The schizophrenic narrator of "All Dogs are Blue" spends most of the novel in a Rio de Janeiro mental hospital: heavily medicated, and relying on his imaginary friends Rimbaud and Baudelaire for company. At one point the narrator says 'schizophrenics with delusional disorder have no words' and at another 'you shouldn't write about asylum life'; however, this latter statement is immediately qualified:
"No. Everyone has an asylum nearby. Either your handbag is an asylum, or your home, or even your wallet. Lots of things can be an asylum. I'm not talking about untidiness. I'm talking about real asylums."
Rodriguo de Souza Leão, who died in 2009, himself had schizophrenia and he has used his experiences to create a novel both depressing and mordantly funny. The narrator can talk about his madness sanely and it is this combination of delusion and clarity that makes "All Dogs are Blue" such an interesting and satisfying read. There is a lot going on and I think this is a book that will bear frequent re-reading.
A very sad and moving insight into mental illness. Powerful stuff. I am surprised that some reviewers mark it down because its confusing and not enjoyable. As I guess one must expect, its sometimes bewildering as the narrator lurches from one train of thought to another, with little or no obvious connection between them other than bizarre leaps of imagination. But it seems to me that any book that tries to give an insight into schizophrenia is highly unlikely to be enjoyable or straightforward in the conventional sense. The question of me is whether the book gives us insight into its difficult subject, whether its well written enough to be an engaging read, and whether it is coherent enough to hold our interest through some difficult issues. For me, the answer is a resounding yes, and so I recommend this short scream of despair and fear as well worth the time.

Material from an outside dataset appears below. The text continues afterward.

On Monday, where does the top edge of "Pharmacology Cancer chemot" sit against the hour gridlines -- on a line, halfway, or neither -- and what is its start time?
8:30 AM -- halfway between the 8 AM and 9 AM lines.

This was a really interesting book, unlike anything I have read before. By the end I felt like I knew and understood what it was like to be someone with schizophrenia. In reply to the reviewer who commented that it is hard to tell what is real and what is imagined, I'd say it is all very real for the narrator - often confusingly, terrifyingly so. The writing is beautiful and vivid.
I didn't enjoy this book; it's not really a novel - more a slightly fictionalised auto-biography. There's a certain amount of interest in being a fly on the wall of the asylum, and watching the brutal life of the inmates - fighting each other, sedation by the nurses and interviews by the cops. The internal thoughts of the narrator (the endless delusions relating to Rimbaud and Baudelaire and the alternatives of Paracambi (madness) and Caju (death)) are mildly amusing but it's hard to know what is real and what is imagined - which I guess is the point but it doesnt make for easy reading. The ending I thought was nonsensical. I also have a problem with a 90 page book and a cover price of £10.